The reader doesn't have to be a crime-solving old lady from St. Mary Mead to figure out the connections between leading man Martin, lost love Gabrielle and van Gogh-pinching Archie, but Musso doesn't set this side of the plot up to be a big twist. Instead, he draws on the parallels and points of intersection between the characters, and the relationships and connections involved are fundamental to the whole shape and make-up of the story. There are twists in the tale, but like black coffee at the end of a long déjeuner avec les amis, Guillaume Musso saves these for later. To flag up one particularly strong part of 'Where would I be without you?', the airport scene at the end of the story helps bring the book to a thorough and satisfying close.

In short, this is a story of romantic and familial love, and life's strange parallels and coincidences.

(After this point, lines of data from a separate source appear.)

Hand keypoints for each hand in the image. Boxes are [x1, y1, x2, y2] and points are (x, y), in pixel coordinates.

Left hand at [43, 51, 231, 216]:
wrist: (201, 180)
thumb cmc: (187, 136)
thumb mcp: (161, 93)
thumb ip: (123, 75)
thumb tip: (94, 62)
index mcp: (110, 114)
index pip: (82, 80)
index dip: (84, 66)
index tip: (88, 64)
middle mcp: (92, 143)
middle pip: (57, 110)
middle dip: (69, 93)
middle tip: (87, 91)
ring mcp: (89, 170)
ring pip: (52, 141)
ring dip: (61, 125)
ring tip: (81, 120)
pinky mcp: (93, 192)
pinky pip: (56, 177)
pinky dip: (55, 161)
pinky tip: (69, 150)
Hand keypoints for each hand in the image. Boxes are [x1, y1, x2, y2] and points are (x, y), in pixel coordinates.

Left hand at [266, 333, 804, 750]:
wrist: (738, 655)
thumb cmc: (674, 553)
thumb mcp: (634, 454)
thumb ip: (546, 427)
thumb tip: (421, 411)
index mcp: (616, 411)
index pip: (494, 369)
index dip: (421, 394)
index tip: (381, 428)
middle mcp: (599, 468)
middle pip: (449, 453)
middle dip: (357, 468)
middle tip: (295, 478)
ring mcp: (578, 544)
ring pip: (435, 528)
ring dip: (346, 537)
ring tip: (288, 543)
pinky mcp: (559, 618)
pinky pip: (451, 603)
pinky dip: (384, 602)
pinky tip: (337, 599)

There is no shame in reading a book simply because it's entertaining, so to this end I recommend you sit down and get comfy with Martin, Gabrielle and co. Even better, do so with a сafetière and a plate of madeleines.

Saturday, 5 February 2011

#savelibraries

Today book lovers and internet users all over the UK are doing their bit to show support for our libraries, which are so very at risk in this difficult economic pressure cooker.

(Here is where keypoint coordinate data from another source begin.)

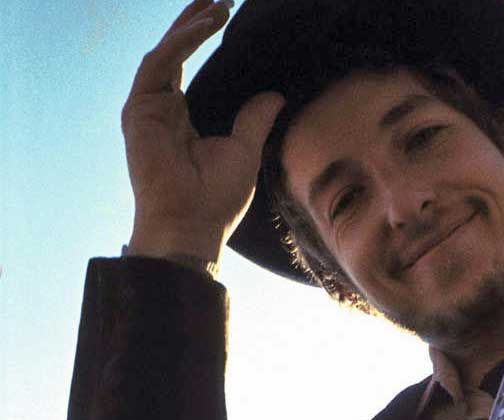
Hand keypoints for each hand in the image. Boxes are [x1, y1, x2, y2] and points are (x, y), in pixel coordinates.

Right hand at [122, 0, 283, 260]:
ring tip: (218, 5)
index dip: (200, 36)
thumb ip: (254, 120)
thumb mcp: (244, 150)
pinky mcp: (139, 110)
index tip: (222, 12)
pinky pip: (161, 63)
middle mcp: (159, 109)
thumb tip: (275, 96)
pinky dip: (182, 41)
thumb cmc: (216, 198)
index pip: (186, 65)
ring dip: (190, 26)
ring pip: (166, 53)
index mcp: (179, 118)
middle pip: (172, 53)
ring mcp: (146, 109)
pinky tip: (204, 24)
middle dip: (191, 22)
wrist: (193, 225)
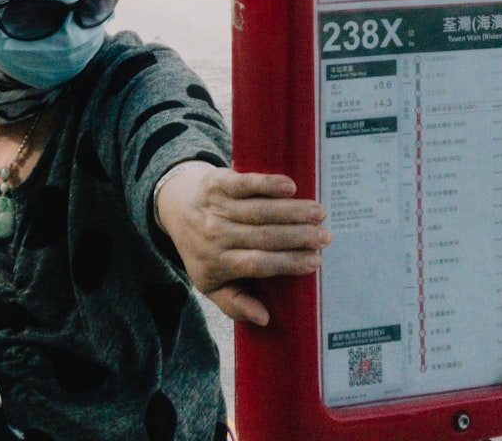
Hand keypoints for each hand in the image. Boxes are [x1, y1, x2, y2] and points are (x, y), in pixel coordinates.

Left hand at [156, 166, 331, 326]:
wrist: (176, 208)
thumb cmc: (201, 250)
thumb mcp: (210, 284)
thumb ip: (235, 304)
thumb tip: (264, 318)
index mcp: (217, 263)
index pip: (258, 264)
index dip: (288, 263)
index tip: (315, 261)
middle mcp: (216, 235)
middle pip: (264, 236)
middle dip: (299, 236)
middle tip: (325, 237)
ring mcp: (217, 207)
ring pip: (260, 210)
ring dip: (293, 211)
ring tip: (319, 213)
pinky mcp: (218, 183)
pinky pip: (245, 184)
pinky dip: (268, 184)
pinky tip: (290, 187)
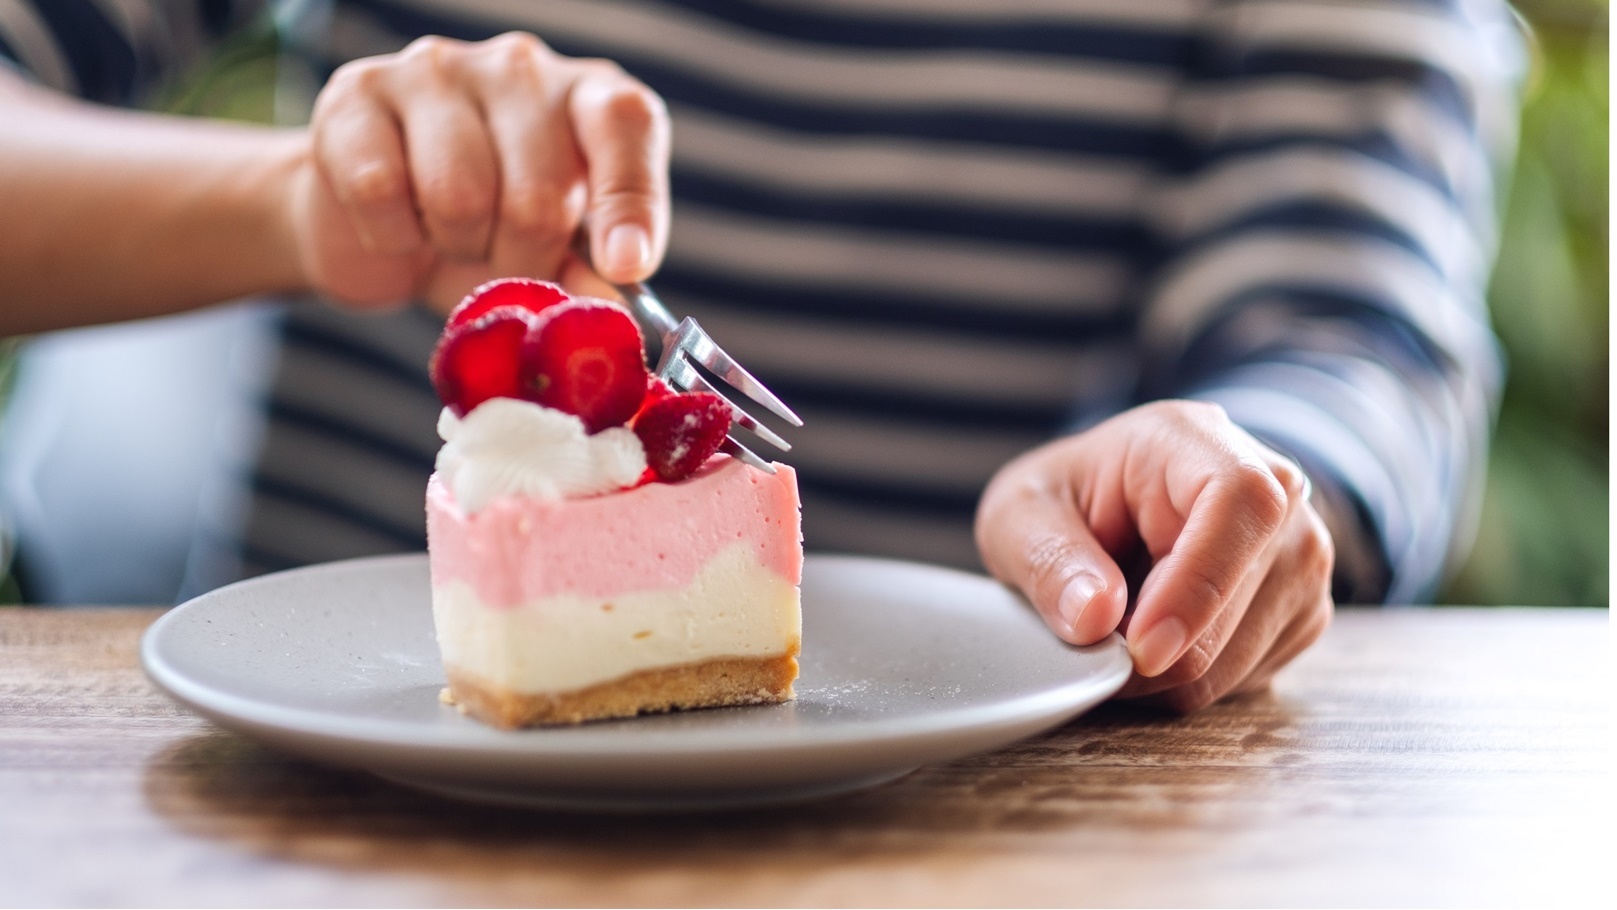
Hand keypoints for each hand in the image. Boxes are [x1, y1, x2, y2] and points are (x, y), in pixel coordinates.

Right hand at [286, 32, 669, 311]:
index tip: (625, 265)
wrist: (380, 229)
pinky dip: (390, 236)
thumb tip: (610, 309)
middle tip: (503, 261)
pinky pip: (379, 190)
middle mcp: (520, 68)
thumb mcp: (553, 260)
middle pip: (537, 195)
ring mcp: (436, 69)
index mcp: (586, 96)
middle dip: (521, 260)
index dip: (629, 201)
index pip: (625, 123)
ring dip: (456, 247)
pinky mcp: (357, 92)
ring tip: (451, 235)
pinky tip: (397, 222)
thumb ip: (589, 275)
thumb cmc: (488, 237)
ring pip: (457, 196)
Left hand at [974, 401, 1333, 710]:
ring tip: (1122, 624)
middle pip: (1235, 607)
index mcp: (1200, 442)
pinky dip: (1186, 682)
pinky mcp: (1302, 612)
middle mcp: (1276, 492)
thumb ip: (1048, 560)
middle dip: (1148, 650)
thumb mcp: (1022, 514)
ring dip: (1161, 673)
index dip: (1198, 584)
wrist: (1117, 508)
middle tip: (1088, 636)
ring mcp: (1301, 556)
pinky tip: (1161, 636)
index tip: (1142, 647)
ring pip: (1236, 662)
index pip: (1241, 503)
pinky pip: (1244, 683)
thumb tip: (1095, 618)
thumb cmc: (1072, 500)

In an open letter to Oxfordshire library users, the county librarian opened with the following:

'Oxfordshire County Council is asking local communities to come up with innovative ideas to run their local libraries as it proposes to cease funding 20 of the 43 facilities that currently operate in the county, with possible further changes in future years.'

I knew libraries were at risk, and that all public services are being squeezed at the moment, but stopping funds to 20 out of 43 libraries is just ridiculous.

Please jump on the bandwagon and use your local library. It's a good bandwagon to be on (definitely more so than Pokemon, yoyos, t-shirts with slogans and rooibos tea).

Thursday, 3 February 2011

Fitzgerald, 70 years later


Last year saw the 70th anniversary of F. Scott Fitzgerald's death. To mark this, Penguin issued some absolutely gorgeous hardbacks. The covers are outstandingly beautiful with clever bookmarks secreted on the inside back cover flap. A colleague of mine in the production and design department informs me that the books would have had each dust jacket wrapped around its book manually - so all in all a massively indulgent end product.

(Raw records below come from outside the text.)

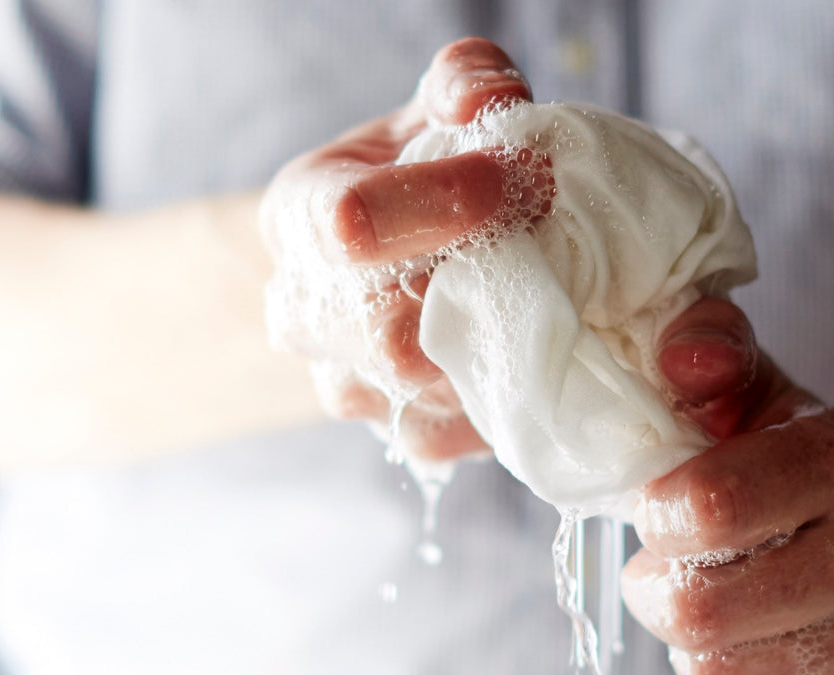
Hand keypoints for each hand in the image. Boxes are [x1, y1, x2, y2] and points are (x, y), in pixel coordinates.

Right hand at [261, 38, 536, 460]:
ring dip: (488, 348)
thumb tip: (489, 108)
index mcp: (301, 217)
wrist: (418, 259)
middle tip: (533, 250)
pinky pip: (450, 433)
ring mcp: (348, 385)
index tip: (511, 183)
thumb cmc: (432, 175)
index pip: (349, 228)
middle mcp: (306, 315)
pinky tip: (514, 350)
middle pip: (385, 336)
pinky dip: (495, 396)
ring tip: (523, 298)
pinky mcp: (401, 433)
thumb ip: (465, 83)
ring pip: (422, 394)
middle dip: (473, 293)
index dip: (437, 207)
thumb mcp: (440, 107)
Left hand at [621, 298, 833, 674]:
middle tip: (674, 578)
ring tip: (718, 622)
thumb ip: (701, 354)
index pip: (703, 507)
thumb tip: (687, 362)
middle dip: (660, 597)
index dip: (656, 521)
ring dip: (692, 658)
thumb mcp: (738, 399)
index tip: (665, 515)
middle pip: (700, 615)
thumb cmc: (775, 475)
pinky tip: (747, 673)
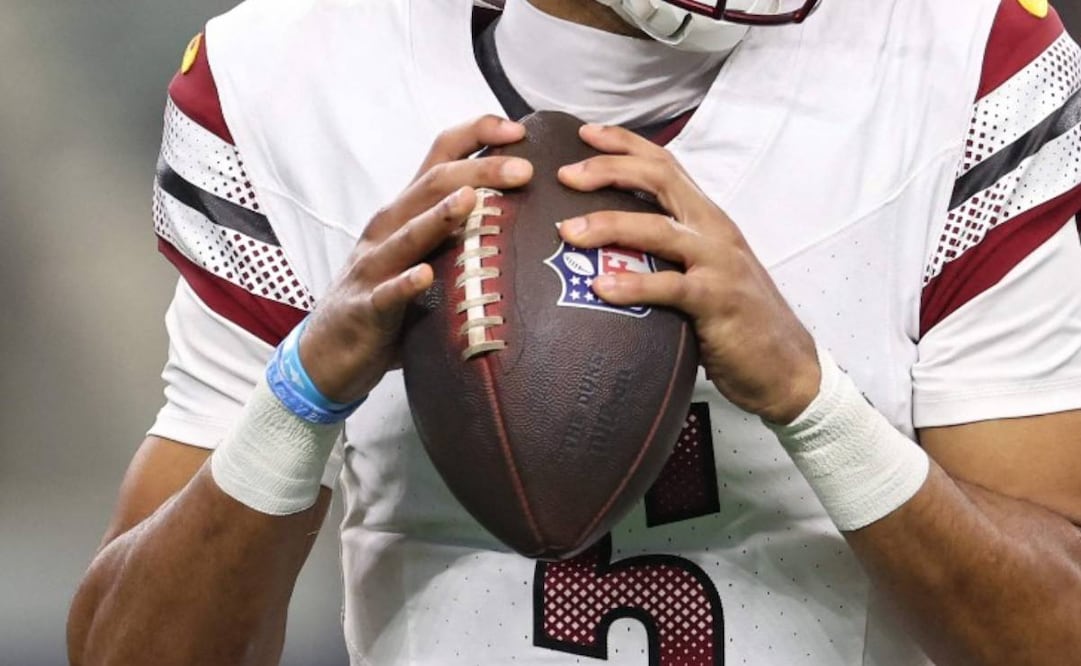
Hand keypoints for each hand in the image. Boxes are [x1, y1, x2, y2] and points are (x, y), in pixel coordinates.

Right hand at [299, 116, 533, 402]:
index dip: (476, 135)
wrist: (328, 353)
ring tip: (472, 200)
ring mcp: (374, 266)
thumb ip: (460, 233)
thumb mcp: (425, 255)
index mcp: (406, 211)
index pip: (440, 157)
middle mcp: (388, 228)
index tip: (517, 130)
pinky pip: (387, 293)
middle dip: (479, 171)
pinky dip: (406, 283)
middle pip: (433, 185)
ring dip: (441, 216)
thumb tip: (523, 214)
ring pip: (409, 233)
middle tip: (522, 169)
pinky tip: (424, 276)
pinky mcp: (366, 307)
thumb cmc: (388, 301)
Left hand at [556, 124, 819, 423]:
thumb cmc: (737, 319)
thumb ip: (665, 253)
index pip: (665, 164)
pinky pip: (669, 288)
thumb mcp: (702, 271)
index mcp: (707, 218)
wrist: (786, 366)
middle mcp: (713, 230)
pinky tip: (601, 287)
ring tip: (568, 232)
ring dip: (608, 225)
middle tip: (564, 174)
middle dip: (608, 170)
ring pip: (658, 229)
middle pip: (659, 179)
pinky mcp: (718, 301)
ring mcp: (718, 263)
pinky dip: (633, 285)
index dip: (625, 143)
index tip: (584, 132)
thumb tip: (607, 249)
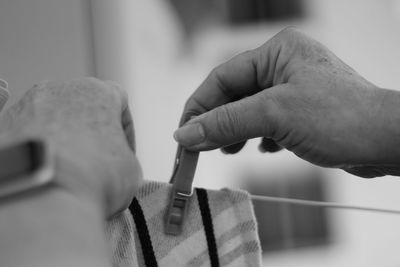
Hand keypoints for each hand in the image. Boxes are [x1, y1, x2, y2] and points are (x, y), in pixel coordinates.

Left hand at [0, 78, 141, 216]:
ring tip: (67, 168)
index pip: (119, 101)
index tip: (124, 151)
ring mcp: (28, 104)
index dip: (125, 129)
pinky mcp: (4, 124)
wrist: (45, 194)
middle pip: (82, 107)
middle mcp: (60, 89)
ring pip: (51, 117)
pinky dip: (36, 147)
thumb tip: (114, 164)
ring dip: (62, 137)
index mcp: (98, 92)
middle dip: (90, 130)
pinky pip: (26, 133)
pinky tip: (44, 168)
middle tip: (96, 159)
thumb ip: (125, 155)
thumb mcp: (130, 169)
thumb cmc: (93, 176)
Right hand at [173, 28, 399, 177]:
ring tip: (227, 150)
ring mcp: (293, 90)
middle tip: (200, 147)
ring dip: (235, 132)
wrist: (387, 141)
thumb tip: (186, 133)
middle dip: (216, 122)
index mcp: (276, 52)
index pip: (222, 77)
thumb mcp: (274, 115)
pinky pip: (267, 122)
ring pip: (249, 110)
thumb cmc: (339, 117)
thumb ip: (226, 122)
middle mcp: (283, 66)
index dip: (199, 106)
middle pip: (234, 95)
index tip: (183, 133)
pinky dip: (258, 137)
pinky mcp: (301, 112)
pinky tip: (260, 149)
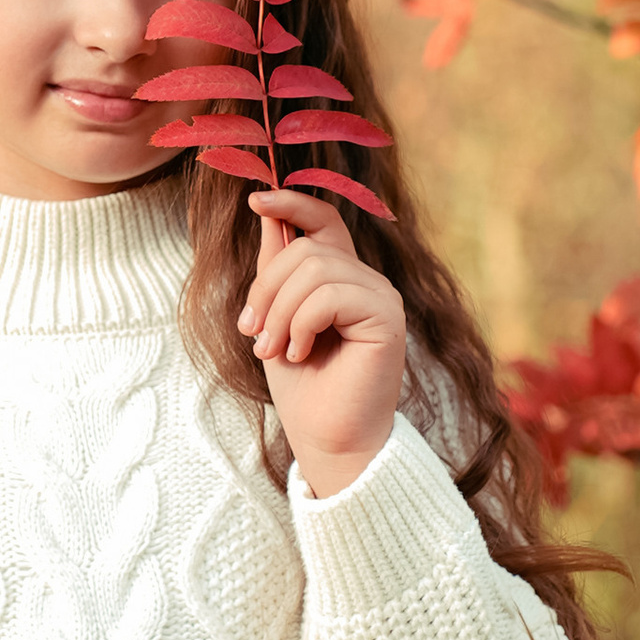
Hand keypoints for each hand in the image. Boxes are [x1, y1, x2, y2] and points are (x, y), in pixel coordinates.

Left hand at [239, 185, 404, 497]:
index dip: (292, 203)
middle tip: (252, 334)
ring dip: (278, 312)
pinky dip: (301, 324)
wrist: (327, 438)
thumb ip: (275, 269)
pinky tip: (300, 354)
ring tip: (273, 350)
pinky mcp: (387, 317)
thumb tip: (266, 213)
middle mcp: (366, 281)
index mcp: (342, 278)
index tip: (255, 201)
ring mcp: (381, 296)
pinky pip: (329, 295)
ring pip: (313, 269)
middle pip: (305, 248)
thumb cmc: (303, 387)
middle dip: (265, 289)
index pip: (324, 221)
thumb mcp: (275, 318)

My response when I first saw these? Gawp. Want. Add to Christmas list.

Fortunately my wonderful mother treated me with all six on Christmas Day and I proceeded to run my fingers over each cover before taking way too many photos of what is, essentially, a whole load of paper and ink. But what lovely paper and ink!

Everyone I've shown them to thinks they are gorgeous, and they've made a substantial number of publishing bods coo enthusiastically. In fact I think I've even dreamed in shiny, repeating patterns.

However, there may be a flipside to this beauty. There are many people that know far more than I do about the expiry of copyright after 70 years, and while I was busy hankering after these volumes there were people delighting in the fact that they could get all Fitzgerald's work electronically and for no exchange of payment. While this may be absolutely fine in terms of law and, frankly, these people's knowledge about such matters, it did annoy me a little bit. There may well be people who saw the following puzzle flowing out of Penguin HQ:

Problem: 70th anniversary = copyright free text = reduced profits. How to reverse?
Solution: expensive new editions + appeal to Fitzgerald fans + appeal to human magpies.
Result: some degree of balance.

However I say PAH! to the above and instead prefer the following outlook:

Big anniversary + Fitzgerald is great + ooh, can we make it shiny? = happy customers.

Naive? Perhaps, but a happy owner of some damn fine books.